[Stored items]
########

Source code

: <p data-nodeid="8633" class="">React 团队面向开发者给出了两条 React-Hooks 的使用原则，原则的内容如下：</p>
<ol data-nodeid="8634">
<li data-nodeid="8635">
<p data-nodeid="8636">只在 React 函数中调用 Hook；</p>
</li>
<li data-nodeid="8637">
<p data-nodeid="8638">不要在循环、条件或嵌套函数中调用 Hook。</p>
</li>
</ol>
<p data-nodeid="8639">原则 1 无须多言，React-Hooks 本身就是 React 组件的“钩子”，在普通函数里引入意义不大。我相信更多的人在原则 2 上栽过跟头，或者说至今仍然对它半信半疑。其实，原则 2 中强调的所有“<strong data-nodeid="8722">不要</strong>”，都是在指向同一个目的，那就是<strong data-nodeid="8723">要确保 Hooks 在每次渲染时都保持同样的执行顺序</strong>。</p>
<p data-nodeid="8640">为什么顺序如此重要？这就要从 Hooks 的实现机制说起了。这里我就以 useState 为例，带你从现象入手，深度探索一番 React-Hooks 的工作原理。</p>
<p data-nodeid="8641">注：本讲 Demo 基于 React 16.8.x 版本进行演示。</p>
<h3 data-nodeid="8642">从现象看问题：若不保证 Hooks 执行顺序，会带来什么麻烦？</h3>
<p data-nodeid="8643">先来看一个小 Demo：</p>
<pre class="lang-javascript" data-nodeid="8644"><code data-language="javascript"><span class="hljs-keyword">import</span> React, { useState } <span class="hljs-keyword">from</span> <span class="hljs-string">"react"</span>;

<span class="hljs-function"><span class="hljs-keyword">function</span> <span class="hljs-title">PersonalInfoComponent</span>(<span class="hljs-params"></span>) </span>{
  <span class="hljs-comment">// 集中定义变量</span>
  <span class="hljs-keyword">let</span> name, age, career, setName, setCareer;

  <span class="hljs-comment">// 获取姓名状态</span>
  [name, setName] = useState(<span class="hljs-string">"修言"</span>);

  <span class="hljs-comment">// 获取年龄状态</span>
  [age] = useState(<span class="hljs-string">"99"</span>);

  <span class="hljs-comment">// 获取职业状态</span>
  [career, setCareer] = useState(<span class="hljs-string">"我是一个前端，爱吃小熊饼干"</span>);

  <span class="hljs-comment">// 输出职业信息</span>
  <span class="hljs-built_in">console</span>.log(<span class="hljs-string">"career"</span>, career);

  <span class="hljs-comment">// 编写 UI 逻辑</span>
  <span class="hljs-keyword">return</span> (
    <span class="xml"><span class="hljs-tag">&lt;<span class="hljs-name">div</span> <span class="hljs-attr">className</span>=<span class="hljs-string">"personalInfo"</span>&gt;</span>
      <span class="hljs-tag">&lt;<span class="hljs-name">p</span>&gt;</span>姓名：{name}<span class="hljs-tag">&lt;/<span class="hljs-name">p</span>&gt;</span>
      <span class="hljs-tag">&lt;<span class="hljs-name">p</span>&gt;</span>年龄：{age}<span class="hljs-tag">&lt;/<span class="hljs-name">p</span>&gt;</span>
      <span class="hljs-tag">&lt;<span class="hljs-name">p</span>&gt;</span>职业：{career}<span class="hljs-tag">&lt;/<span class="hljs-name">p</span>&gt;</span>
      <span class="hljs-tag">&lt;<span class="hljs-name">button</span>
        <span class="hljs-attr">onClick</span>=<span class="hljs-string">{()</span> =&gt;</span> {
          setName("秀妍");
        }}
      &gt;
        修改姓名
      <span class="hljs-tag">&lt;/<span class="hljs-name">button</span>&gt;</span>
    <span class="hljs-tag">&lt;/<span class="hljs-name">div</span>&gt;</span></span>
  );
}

########

__Task instructions__
Retype the data in full and match it exactly.

__Answer to this problem__
Source code

: <p data-nodeid="8633" class="">React 团队面向开发者给出了两条 React-Hooks 的使用原则，原则的内容如下：</p>
<ol data-nodeid="8634">
<li data-nodeid="8635">
<p data-nodeid="8636">只在 React 函数中调用 Hook；</p>
</li>
<li data-nodeid="8637">
<p data-nodeid="8638">不要在循环、条件或嵌套函数中调用 Hook。</p>
</li>
</ol>
<p data-nodeid="8639">原则 1 无须多言，React-Hooks 本身就是 React 组件的“钩子”，在普通函数里引入意义不大。我相信更多的人在原则 2 上栽过跟头，或者说至今仍然对它半信半疑。其实，原则 2 中强调的所有“<strong data-nodeid="8722">不要</strong>”，都是在指向同一个目的，那就是<strong data-nodeid="8723">要确保 Hooks 在每次渲染时都保持同样的执行顺序</strong>。</p>
<p data-nodeid="8640">为什么顺序如此重要？这就要从 Hooks 的实现机制说起了。这里我就以 useState 为例，带你从现象入手，深度探索一番 React-Hooks 的工作原理。</p>
<p data-nodeid="8641">注：本讲 Demo 基于 React 16.8.x 版本进行演示。</p>
<h3 data-nodeid="8642">从现象看问题：若不保证 Hooks 执行顺序，会带来什么麻烦？</h3>
<p data-nodeid="8643">先来看一个小 Demo：</p>
<pre class="lang-javascript" data-nodeid="8644"><code data-language="javascript"><span class="hljs-keyword">import</span> React, { useState } <span class="hljs-keyword">from</span> <span class="hljs-string">"react"</span>;

<span class="hljs-function"><span class="hljs-keyword">function</span> <span class="hljs-title">PersonalInfoComponent</span>(<span class="hljs-params"></span>) </span>{
  <span class="hljs-comment">// 集中定义变量</span>
  <span class="hljs-keyword">let</span> name, age, career, setName, setCareer;

  <span class="hljs-comment">// 获取姓名状态</span>
  [name, setName] = useState(<span class="hljs-string">"修言"</span>);

  <span class="hljs-comment">// 获取年龄状态</span>
  [age] = useState(<span class="hljs-string">"99"</span>);

  <span class="hljs-comment">// 获取职业状态</span>
  [career, setCareer] = useState(<span class="hljs-string">"我是一个前端，爱吃小熊饼干"</span>);

  <span class="hljs-comment">// 输出职业信息</span>
  <span class="hljs-built_in">console</span>.log(<span class="hljs-string">"career"</span>, career);

  <span class="hljs-comment">// 编写 UI 逻辑</span>
  <span class="hljs-keyword">return</span> (
    <span class="xml"><span class="hljs-tag">&lt;<span class="hljs-name">div</span> <span class="hljs-attr">className</span>=<span class="hljs-string">"personalInfo"</span>&gt;</span>
      <span class="hljs-tag">&lt;<span class="hljs-name">p</span>&gt;</span>姓名：{name}<span class="hljs-tag">&lt;/<span class="hljs-name">p</span>&gt;</span>
      <span class="hljs-tag">&lt;<span class="hljs-name">p</span>&gt;</span>年龄：{age}<span class="hljs-tag">&lt;/<span class="hljs-name">p</span>&gt;</span>
      <span class="hljs-tag">&lt;<span class="hljs-name">p</span>&gt;</span>职业：{career}<span class="hljs-tag">&lt;/<span class="hljs-name">p</span>&gt;</span>
      <span class="hljs-tag">&lt;<span class="hljs-name">button</span>
        <span class="hljs-attr">onClick</span>=<span class="hljs-string">{()</span> =&gt;</span> {
          setName("秀妍");
        }}
      &gt;
        修改姓名
      <span class="hljs-tag">&lt;/<span class="hljs-name">button</span>&gt;</span>
    <span class="hljs-tag">&lt;/<span class="hljs-name">div</span>&gt;</span></span>
  );
}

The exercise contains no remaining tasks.